The Corner

Dean Vs. The Media

Stanley: There has indeed been a shift in the media’s attitude toward Howard Dean. He was a refreshing left-wing alternative to the party establishment for much of last year, but now the media is sobering up and he is seen as a serious danger to it. (It’s almost as though the media is concerned for the fortunes of the Democratic party.) Two points about this:

1) If the media were still acting as it did for most of 2003, depicting Dean as the next big thing and Dick Gephardt as a has-been, Gephardt could not look forward to much of a media bounce out of winning Iowa. The CW would be that of course he won in his own backyard. Now a win in Iowa might actually be seen as, well, a win.

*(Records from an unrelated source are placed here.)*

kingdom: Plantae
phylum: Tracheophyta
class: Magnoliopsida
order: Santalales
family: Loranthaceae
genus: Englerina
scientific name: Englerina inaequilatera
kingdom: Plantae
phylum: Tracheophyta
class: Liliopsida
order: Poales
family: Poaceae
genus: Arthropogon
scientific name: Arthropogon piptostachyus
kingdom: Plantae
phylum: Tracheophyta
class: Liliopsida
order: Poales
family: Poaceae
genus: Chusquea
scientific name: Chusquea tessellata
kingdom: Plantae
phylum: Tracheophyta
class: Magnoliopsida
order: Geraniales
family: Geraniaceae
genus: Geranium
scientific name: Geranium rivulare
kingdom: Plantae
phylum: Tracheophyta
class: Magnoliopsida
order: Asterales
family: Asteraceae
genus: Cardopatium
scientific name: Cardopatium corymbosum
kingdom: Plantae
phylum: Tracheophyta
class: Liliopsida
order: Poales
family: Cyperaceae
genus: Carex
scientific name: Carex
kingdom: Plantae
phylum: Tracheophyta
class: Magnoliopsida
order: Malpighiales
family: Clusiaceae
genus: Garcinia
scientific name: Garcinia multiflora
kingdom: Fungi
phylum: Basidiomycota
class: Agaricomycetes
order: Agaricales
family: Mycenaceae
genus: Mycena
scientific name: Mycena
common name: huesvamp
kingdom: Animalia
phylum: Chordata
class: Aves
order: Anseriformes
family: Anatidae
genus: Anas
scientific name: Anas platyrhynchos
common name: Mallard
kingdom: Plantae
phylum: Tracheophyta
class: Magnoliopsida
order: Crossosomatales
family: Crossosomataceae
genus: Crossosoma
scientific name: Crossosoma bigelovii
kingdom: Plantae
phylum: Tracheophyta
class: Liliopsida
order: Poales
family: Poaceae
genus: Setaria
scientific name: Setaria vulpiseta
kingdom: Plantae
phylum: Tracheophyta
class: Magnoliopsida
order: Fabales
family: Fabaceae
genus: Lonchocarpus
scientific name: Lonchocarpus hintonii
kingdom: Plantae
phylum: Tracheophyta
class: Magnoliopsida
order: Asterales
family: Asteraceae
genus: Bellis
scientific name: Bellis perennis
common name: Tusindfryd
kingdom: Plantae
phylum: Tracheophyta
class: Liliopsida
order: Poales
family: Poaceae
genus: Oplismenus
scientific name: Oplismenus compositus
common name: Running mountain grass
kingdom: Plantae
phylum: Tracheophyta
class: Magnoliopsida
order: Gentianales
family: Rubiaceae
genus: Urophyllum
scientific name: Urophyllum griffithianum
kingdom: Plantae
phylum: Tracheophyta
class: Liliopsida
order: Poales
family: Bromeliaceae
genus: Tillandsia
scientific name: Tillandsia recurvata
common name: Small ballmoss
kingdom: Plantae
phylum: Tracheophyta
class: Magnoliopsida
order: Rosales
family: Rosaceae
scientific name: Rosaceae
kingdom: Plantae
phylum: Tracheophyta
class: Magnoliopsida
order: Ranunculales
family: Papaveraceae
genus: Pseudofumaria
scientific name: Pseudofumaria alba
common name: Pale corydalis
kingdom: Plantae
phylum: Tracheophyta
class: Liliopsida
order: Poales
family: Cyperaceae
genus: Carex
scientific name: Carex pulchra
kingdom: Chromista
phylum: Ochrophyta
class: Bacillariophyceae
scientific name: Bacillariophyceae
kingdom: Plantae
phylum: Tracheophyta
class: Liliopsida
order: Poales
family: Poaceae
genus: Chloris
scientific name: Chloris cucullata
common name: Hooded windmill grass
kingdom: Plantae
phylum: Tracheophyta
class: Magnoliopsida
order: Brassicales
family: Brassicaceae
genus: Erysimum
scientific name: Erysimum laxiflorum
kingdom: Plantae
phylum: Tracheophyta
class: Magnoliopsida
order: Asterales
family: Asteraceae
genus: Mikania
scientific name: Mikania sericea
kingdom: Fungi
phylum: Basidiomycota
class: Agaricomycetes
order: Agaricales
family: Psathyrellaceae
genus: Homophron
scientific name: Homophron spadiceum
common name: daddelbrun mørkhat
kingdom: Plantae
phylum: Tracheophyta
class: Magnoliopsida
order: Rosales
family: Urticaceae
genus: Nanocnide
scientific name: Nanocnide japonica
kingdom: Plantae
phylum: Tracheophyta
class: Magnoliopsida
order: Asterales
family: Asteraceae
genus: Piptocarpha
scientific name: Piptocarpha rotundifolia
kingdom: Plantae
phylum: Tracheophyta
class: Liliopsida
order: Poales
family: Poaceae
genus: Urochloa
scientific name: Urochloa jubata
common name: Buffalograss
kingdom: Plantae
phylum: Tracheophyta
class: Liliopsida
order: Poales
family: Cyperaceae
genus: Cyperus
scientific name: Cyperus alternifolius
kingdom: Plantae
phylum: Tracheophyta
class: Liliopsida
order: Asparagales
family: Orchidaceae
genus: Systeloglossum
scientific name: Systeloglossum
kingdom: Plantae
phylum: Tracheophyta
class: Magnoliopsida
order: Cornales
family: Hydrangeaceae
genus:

2) A pro-Dean backlash is starting. See this Toles cartoon, for instance. A lot of people have ridiculed Dean for whining that the other candidates are beating him up. It is ridiculous on the merits. But it is also a smart move. Dean’s campaign is one in which the candidate has deeply bonded with his supporters. They think that they are much smarter than the president, and Dean thinks that he is, too. It’s the rest of the country that’s gone nuts by supporting this callow, callous, right-wing ignoramus. When the other candidates and the media attack Dean, they increase his voters’ sense of being beleaguered. Remember what Dan Quayle said about the disdain he attracted? “When they attack me, they’re attacking you.” (“You” being the God-fearing heartland.) Just so with Dean. When they attack him, he wants them to come across as attacking his supporters: their latte towns, their grad-school degrees, their worldview, their anger. For the other candidates, the gamble has to be either that Dean’s support cannot get any more intense than it is already, or that any increased intensity is offset by increased support for them from different voters. Because they’re probably not going to peel off many of his.